The second workshop was facilitated by Deborah Beard, an Associate Chairperson of Technical Design and Professor in both Technical Design and Art and Design at the Fashion Institute of Technology. Participants were educated on: pricing, producing samples and tech packs, creating line sheets, production logistics/optimization, trade show requirements and starting website sales, negotiations and payments and trouble points in manufacturing.

This third workshop on 30 September 2016 had several facilitators: Amar Ramdhanie, Chief Operations Officer of NEDCO Trinidad & Tobago; entertainment lawyer Akilah Phillip; Mario Whiteman, technical examiner at the local intellectual property office; Meghnath Gosein, Unit Leader of Business Services at Caribbean Industrial Research Institution (CARIRI); and representatives from e-commerce company, E-Line.

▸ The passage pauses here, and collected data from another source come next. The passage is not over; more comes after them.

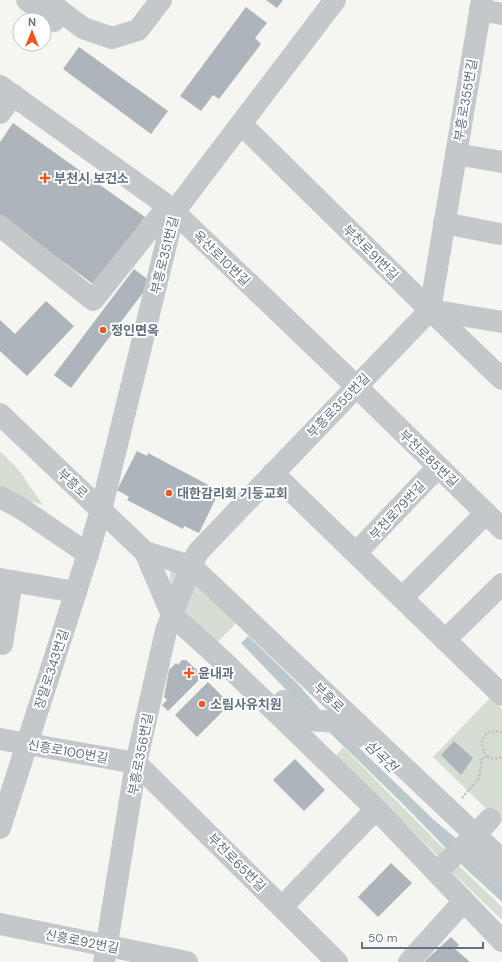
<svg xmlns="http://www.w3.org/2000/svg" width="502" height="962" font-family="'DM Sans','Noto Sans KR',sans-serif">
<rect width="100%" height="100%" fill="#f5f5f1"/>
<g fill="#d6ddd2">
<path d="M0,451L18,469L43,505L10,496L0,490Z"/>
<path d="M172,565L243,616L210,650L165,599Z"/>
<path d="M490,698L502,709V824L433,757Z"/>
<path d="M343,747L444,849L438,856L336,756Z"/>
<path d="M456,863L502,907V920L449,869Z"/>
</g>
<path fill="#bdc8cd" d="M248,636L297,683L326,716L434,820L490,867L502,879V902L465,868L405,806L297,701L241,643Z"/>
<g fill="#adb4ba">
<path d="M266,0H283L277,8Z"/>
<path d="M246,7L267,23L255,38L261,44L219,99L213,95L201,111L180,96Z"/>
<path d="M79,47L168,111L151,134L63,69Z"/>
<path d="M13,123L145,217L97,287L0,215V142Z"/>
<path d="M134,269L151,282L71,388L54,375Z"/>
<path d="M46,301L74,326L27,376L0,351V320L15,334Z"/>
<path d="M137,451L147,456L148,453L216,489L213,492L218,494L199,533L184,526L183,529L127,500L129,497L117,490Z"/>
<path d="M182,660H186L203,676L168,711L162,705L167,700L164,697L169,670L176,663L178,665Z"/>
<path d="M208,682L230,704L197,737L175,715Z"/>
<path d="M454,741L473,758L461,775L441,755Z"/>
<path d="M295,759L325,790L304,811L273,780Z"/>
<path d="M391,863L412,883L378,917L358,897Z"/>
<path d="M451,937L459,945L455,949L470,962H426L425,961Z"/>
</g>
<g fill="none" stroke-linecap="round" stroke-linejoin="round">
<g stroke="#bec0c2" stroke-width="2.5" stroke-dasharray="2 2" stroke-linecap="butt">
<path d="M488,757C485,753 483,750 482,745C481,733 493,728 502,733"/>
<path d="M462,798L479,778L482,758C490,755 491,762 502,757"/>
</g>
<g stroke="#c5c8cb" stroke-width="22">
<path d="M27,0L54,21"/>
<path d="M46,0L83,28L112,38L138,30L161,0"/>
<path d="M480,10L502,14"/>
<path d="M0,86L168,206L356,386L502,529"/>
<path d="M0,113L13,95"/>
<path d="M241,124L430,310L502,379"/>
<path d="M456,154L502,162"/>
<path d="M444,223L500,234"/>
<path d="M0,226L93,300L168,206"/>
<path d="M430,310L502,322"/>
<path d="M0,414L145,552L172,615L225,663L376,809L502,941"/>
<path d="M273,473L502,695"/>
<path d="M0,497L22,509L88,554"/>
<path d="M145,552L191,566L502,860"/>
<path d="M356,553L438,467"/>
<path d="M0,579L76,592"/>
<path d="M402,598L486,513"/>
<path d="M445,640L502,584"/>
<path d="M2,644L12,581"/>
<path d="M284,701L305,720L340,722L356,737"/>
<path d="M0,739L136,763"/>
<path d="M136,763L337,962"/>
<path d="M0,828L88,554L101,510L174,212L335,0"/>
<path d="M475,835L490,819"/>
<path d="M477,854L502,878"/>
<path d="M282,907L376,809"/>
<path d="M0,924L187,962"/>
<path d="M104,962L136,763L166,631L191,566L198,552L430,310L482,0"/>
<path d="M409,962L463,902"/>
</g>
<path stroke="#c5c8cb" stroke-width="22" d="M447,862L475,835"/>
</g>
<g fill="#eb561c" stroke="#fff" stroke-width="1.5">
<path d="M43 172h4v4h4v4h-4v4h-4v-4h-4v-4h4z"/>
<circle cx="103" cy="330" r="4"/>
<circle cx="169" cy="493" r="4"/>
<path d="M187 667h4v4h4v4h-4v4h-4v-4h-4v-4h4z"/>
<circle cx="202" cy="704" r="4"/>
</g>
<g text-anchor="middle" stroke-width="4" stroke-linejoin="round" paint-order="stroke">
<g font-size="13" fill="#637384" stroke="#fff">
<text transform="translate(465 100) rotate(-80)" y="5">부흥로355번길</text>
<text transform="translate(371 252) rotate(45)" y="5">부천로91번길</text>
<text transform="translate(164 255) rotate(-76)" y="5">부흥로351번길</text>
<text transform="translate(222 258) rotate(44)" y="5">옥산로10번길</text>
<text transform="translate(338 405) rotate(-46)" y="5">부흥로355번길</text>
<text transform="translate(429 458) rotate(44)" y="5">부천로85번길</text>
<text transform="translate(73 483) rotate(44)" y="5">부흥로</text>
<text transform="translate(397 510) rotate(-47)" y="5">부천로79번길</text>
<text transform="translate(51 669) rotate(-72)" y="5">장말로343번길</text>
<text transform="translate(329 697) rotate(43)" y="5">부흥로</text>
<text transform="translate(68 751) rotate(10)" y="5">신흥로100번길</text>
<text transform="translate(140 754) rotate(-79)" y="5">부흥로356번길</text>
<text transform="translate(237 862) rotate(45)" y="5">부천로65번길</text>
<text transform="translate(82 941) rotate(11)" y="5">신흥로92번길</text>
</g>
<g font-size="13" font-weight="bold" fill="#637384" stroke="#fff" text-anchor="start">
<text x="54" y="183">부천시 보건소</text>
<text x="111" y="335">정인면옥</text>
<text x="177" y="498">대한감리회 기둥교회</text>
<text x="198" y="678">윤내과</text>
<text x="210" y="709">소림사유치원</text>
</g>
<g font-size="14" font-style="italic" fill="#5f7681" stroke="#fff">
<text transform="translate(381 756) rotate(44)" y="5">심곡천</text>
</g>
</g>
<g transform="translate(32 32)"><circle r="19" fill="#ffffff" stroke="#c1c7ce"/>
<path d="M0-3L7 15L0 10L-7 15Z" fill="#eb561c"/>
<text y="-6" font-size="11" font-weight="bold" text-anchor="middle" fill="#637384">N</text>
</g>
<path d="M362 942v6h121v-6" fill="none" stroke="#637384" stroke-width="2"/>
<text x="368" y="942" font-size="12" fill="#637384" stroke="#ffffff" stroke-width="3" paint-order="stroke">50 m</text>
</svg>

They educated participants on business financing in fashion, finance management, managing contracts in the fashion industry, intellectual property management, the e-commerce offerings in Trinidad and Tobago and lastly, merging creativity, business and innovation.

=== The Business of Fashion Series ===
FashionTT, in conjunction with the Trinidad and Tobago Bureau of Standards (TTBS) and the Tobago House of Assembly (THA), hosted this series of training workshops in July 2017 which sought to educate local designers on the importance of strategically managing their businesses to achieve desired results and revenue. This heightened understanding of business processes and their effects on revenue and export ability, will contribute to the continued growth of the fashion industry and by extension, Trinidad and Tobago’s Gross Domestic Product.

=== Ultra Bespoke Tailoring Programme ===
The Trinidad and Tobago Fashion Company Limited (FashionTT) alongside its parent company, the Trinidad and Tobago Creative Industries Company Limited (CreativeTT) has partnered with the Ministry of Trade and Industry, MIC Institute of Technology and Savile Row Academy, to host a one-year Certificate Programme in Bespoke Tailoring, Pattern Drafting, Cutting and Fitting beginning in March 2018. The main objective of this programme is to provide specialist skills through an intensive training programme. These skills will enable designers to progress into employment on the highest levels of tailoring and within the fashion related industries on an individual level. On a macro level, the programme will enable the tailoring sector in Trinidad and Tobago to flourish through its association with such a well-respected brand as Savile Row Academy, thereby encouraging acceptance into global markets, the growth of the fashion industry and an increase in contribution to the Gross domestic product.